The interveners, several physicians and pregnancy centers, were alarmed because of the revelation during a July 12 court hearing that the state Department of Health was planning a meeting with Planned Parenthood.
It is in that interest they sought the letter, which continued, “Planned Parenthood’s disclosure forms fail to comply with the statute in many ways,
and it is clear that if the statute is not properly enforced, the interests of the pregnant women it
was intended to protect will suffer significantly.
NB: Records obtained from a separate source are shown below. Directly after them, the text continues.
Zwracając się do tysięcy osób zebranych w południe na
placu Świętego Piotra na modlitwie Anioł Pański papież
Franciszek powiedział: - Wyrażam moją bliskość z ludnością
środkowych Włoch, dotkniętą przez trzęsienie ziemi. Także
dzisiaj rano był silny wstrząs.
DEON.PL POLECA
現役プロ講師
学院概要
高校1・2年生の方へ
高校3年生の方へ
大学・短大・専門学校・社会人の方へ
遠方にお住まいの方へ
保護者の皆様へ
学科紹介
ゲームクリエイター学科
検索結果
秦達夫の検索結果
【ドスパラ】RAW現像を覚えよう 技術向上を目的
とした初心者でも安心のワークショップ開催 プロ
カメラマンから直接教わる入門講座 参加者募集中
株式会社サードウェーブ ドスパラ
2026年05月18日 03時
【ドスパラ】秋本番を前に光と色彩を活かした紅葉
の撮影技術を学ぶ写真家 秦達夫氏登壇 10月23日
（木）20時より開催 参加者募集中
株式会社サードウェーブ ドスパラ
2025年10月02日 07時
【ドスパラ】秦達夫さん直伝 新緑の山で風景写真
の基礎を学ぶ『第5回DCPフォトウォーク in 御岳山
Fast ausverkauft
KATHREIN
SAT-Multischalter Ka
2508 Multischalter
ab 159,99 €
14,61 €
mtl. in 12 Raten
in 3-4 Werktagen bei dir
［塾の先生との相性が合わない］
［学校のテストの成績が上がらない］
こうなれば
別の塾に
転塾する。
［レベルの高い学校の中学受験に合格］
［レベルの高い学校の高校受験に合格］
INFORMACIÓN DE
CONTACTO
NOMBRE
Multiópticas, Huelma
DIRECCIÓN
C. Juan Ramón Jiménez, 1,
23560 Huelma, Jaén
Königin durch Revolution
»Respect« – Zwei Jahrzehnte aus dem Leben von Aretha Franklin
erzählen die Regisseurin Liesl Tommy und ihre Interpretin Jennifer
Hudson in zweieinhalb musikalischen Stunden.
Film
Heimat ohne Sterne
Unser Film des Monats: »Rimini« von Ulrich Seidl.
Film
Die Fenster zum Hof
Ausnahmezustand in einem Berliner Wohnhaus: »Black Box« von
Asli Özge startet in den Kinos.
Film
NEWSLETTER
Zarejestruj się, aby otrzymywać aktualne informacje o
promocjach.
“Perhaps the most egregious aspect of Planned Parenthood’s disclosure form is the
‘disassociation’ language employed. The presence of the disassociation language violates the act. It is criminal as written. By telling women that the disclosures are made only because Planned Parenthood is required to make them, but that they are false, violates the law. The law requires disclosure of
accurate scientific and medical facts. By denying the truth of those facts, Planned Parenthood is
refusing to make the disclosures.
“The interveners feel it is essential to preserve the rights and interests of pregnant women
who consult with Planned Parenthood, and that the law be strictly enforced. It is now obvious
that Planned Parenthood will not make proper disclosures even when the law requires them to do
so. Even after they lost their argument in court, they defied the law and the decisions of the U.S.
Court of Appeals,” the letter said.
The appellate ruling found the U.S. Supreme Court allows a state to “use its regulatory authority to require a physician to provide truthful, non-misleading information relevant to a patient’s decision to have an abortion, even if that information might also encourage the patient to choose childbirth over abortion.”